Cybercriminals around the world have suffered a major disruption after law enforcement and judicial authorities, coordinated by Europol and Eurojust, dismantled key infrastructure behind the malware used to launch ransomware attacks. From 19 to 22 May, authorities took down some 300 servers worldwide, neutralised 650 domains, and issued international arrest warrants against 20 targets, dealing a direct blow to the ransomware kill chain. 

In addition, EUR 3.5 million in cryptocurrency was seized during the action week, bringing the total amount seized during the Operation Endgame to more than EUR 21.2 million.

This latest phase of Operation ENDGAME follows on from the largest-ever international action against botnets in May 2024. It targeted new malware variants and successor groups that re-emerged after last year’s takedowns, reinforcing law enforcement’s capacity to adapt and strike back – even as cybercriminals retool and reorganise.

The operation focused on initial access malware – the tools cybercriminals use to infiltrate systems unnoticed before deploying ransomware. By disabling these entry points, investigators have struck at the very start of the cyberattack chain, damaging the entire cybercrime-as-a-service ecosystem.

The following malware strains were neutralised during the action:

• Bumblebee
• Lactrodectus
• Qakbot
• Hijackloader
• DanaBot
• Trickbot
• Warmcookie

These variants are commonly offered as a service to other cybercriminals and are used to pave the way for large-scale ransomware attacks. In addition, international arrest warrants were issued against 20 key actors believed to be providing or operating initial access services to ransomware operators.

Operation Endgame is an ongoing, long-term oriented, large-scale operation conducted jointly by several law enforcement agencies around the world against services and infrastructures assisting in or directly providing initial or consolidating access for ransomware.

European coordination

Europol supported the operation from the very beginning, providing coordination, operational and analytical support, cryptocurrency tracing, and facilitating real-time information exchange between the different partners involved.

A Command Post was set up at Europol headquarters in The Hague during the action week, with investigators from Canada, Denmark, France, Germany, the Netherlands,  the United Kingdom and the United States working with Europol’s European Cybercrime Centre and its Joint Cybercrime Action Taskforce. The Command Post coordinated law enforcement actions, managed intelligence on seized servers, and oversaw the implementation of the operational action plan.

Eurojust has provided essential support to make judicial cooperation effective since the beginning of the investigation in 2024. Coordination by Eurojust ensured that authorities were able to exchange information and align their investigative efforts.

Suspects to be added to EU Most Wanted list

Several key suspects behind the malware operations are now subject to international and public appeals. The German authorities will publish 18 of them on the EU Most Wanted list as of 23 May.

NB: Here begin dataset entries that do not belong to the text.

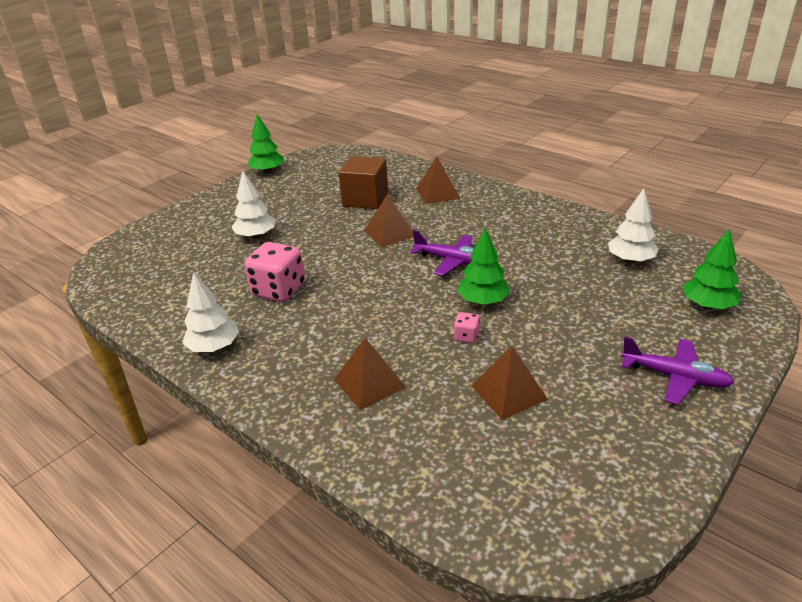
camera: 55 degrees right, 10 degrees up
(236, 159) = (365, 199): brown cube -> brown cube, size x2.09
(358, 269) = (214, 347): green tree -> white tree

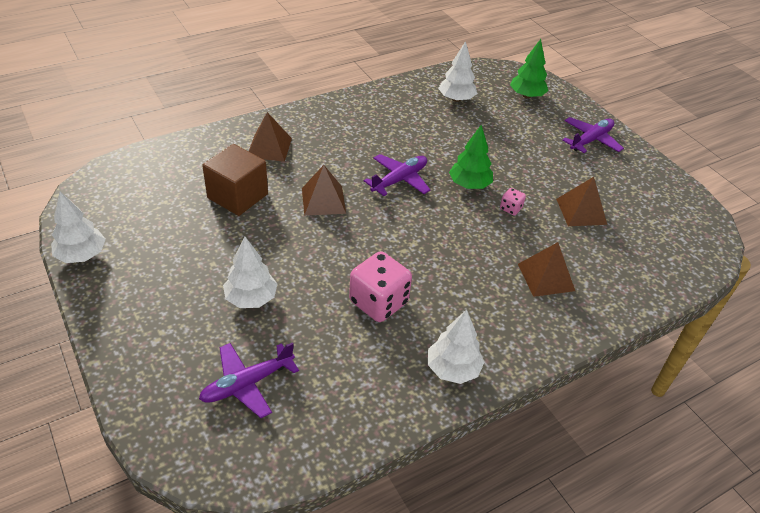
camera: 75 degrees left, 10 degrees up
(172, 258) = (247, 384): none -> purple plane
(267, 171) = (81, 255): green tree -> white tree

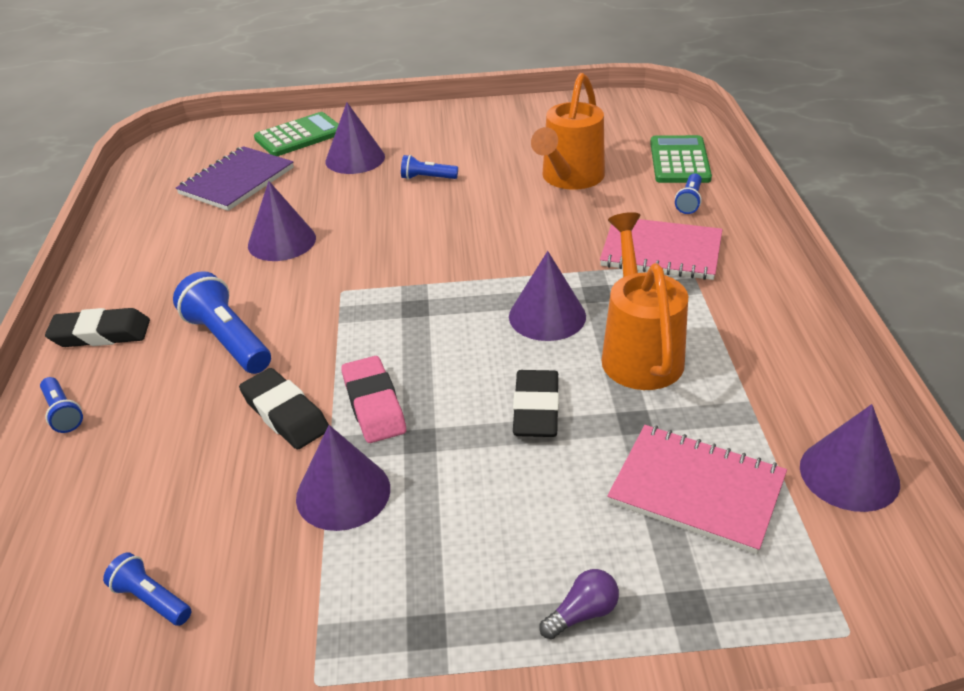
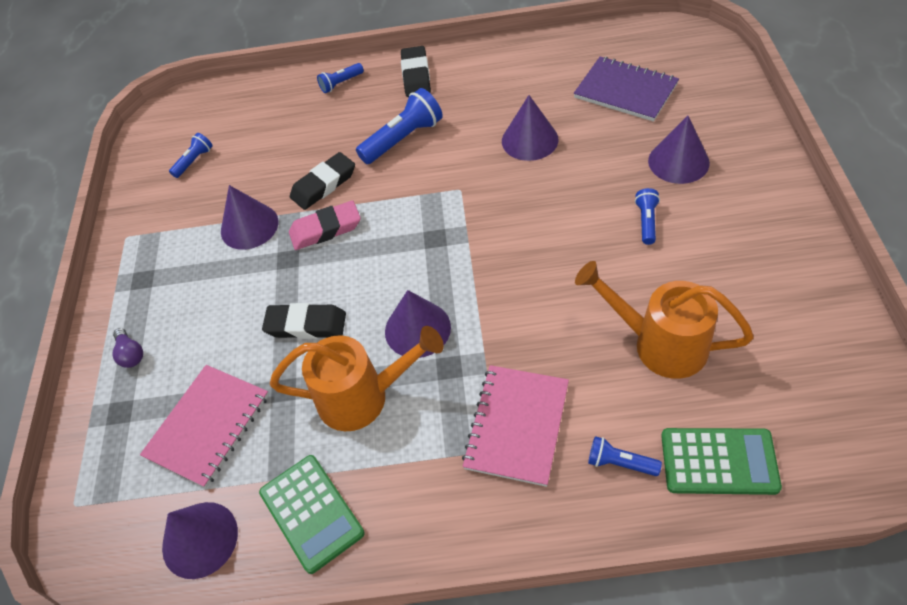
camera: 95 degrees right, 15 degrees up
(299, 136) = (719, 113): green calculator -> green calculator (311, 513)

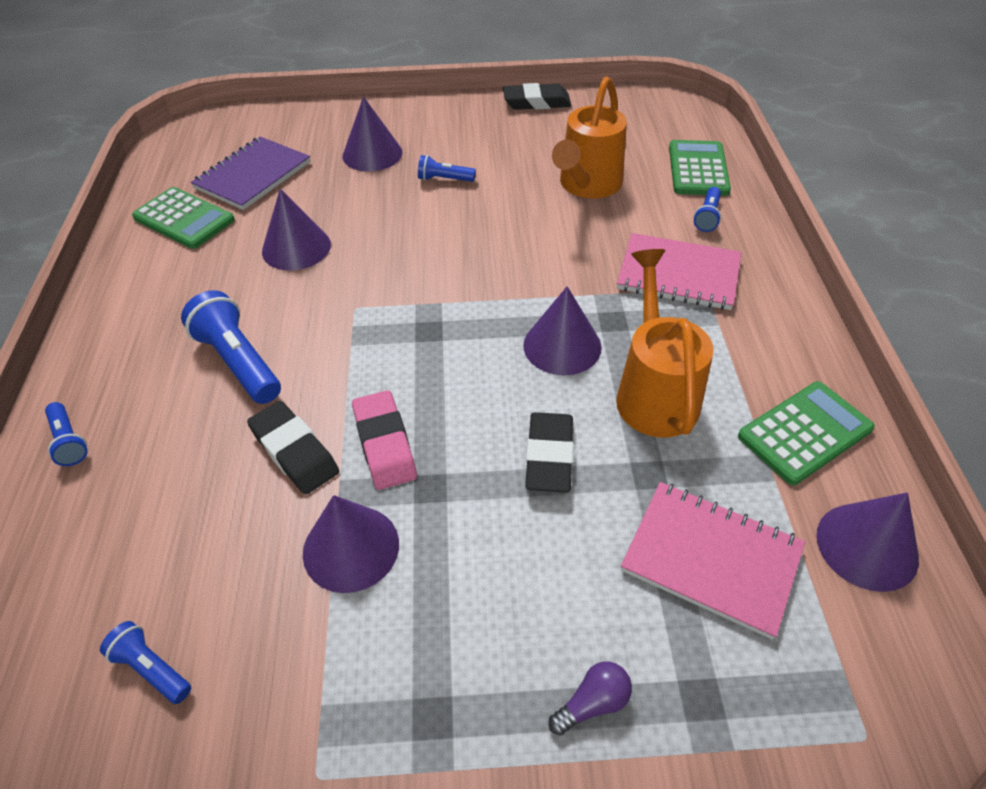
camera: 95 degrees left, 5 degrees down
(416, 75) = (110, 349): black eraser -> black eraser (536, 102)
(558, 68) = (184, 219): none -> green calculator

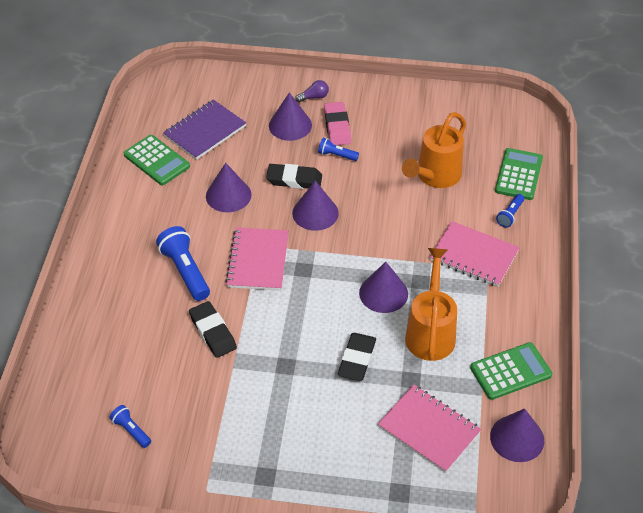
camera: 10 degrees right, 0 degrees up
(69, 441) = (87, 305): blue flashlight -> none
(351, 548) = (237, 390): purple cone -> purple cone (315, 213)
(355, 329) = (258, 260): none -> pink notebook
(384, 444) = (264, 336): pink eraser -> pink eraser (337, 127)
(536, 102) = (420, 95): black eraser -> black eraser (294, 180)
(592, 703) = (345, 484): purple light bulb -> purple light bulb (314, 97)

The suspects are believed to have provided or operated the tools that enabled criminal groups to access victim networks and launch large-scale ransomware attacks.

Looking ahead: IOCTA 2025 to spotlight access brokers

As cybercriminals continue to innovate, law enforcement is adapting its strategy to stay ahead. The upcoming Europol Internet Organised Crime Threat Assessment (IOCTA) 2025, to be published on 11 June, will place a strong focus on initial access brokers, reinforcing the importance of tackling the early stages of cyberattacks.

Operation Endgame will now continue with follow up actions announced on the dedicated website of the international law enforcement partners.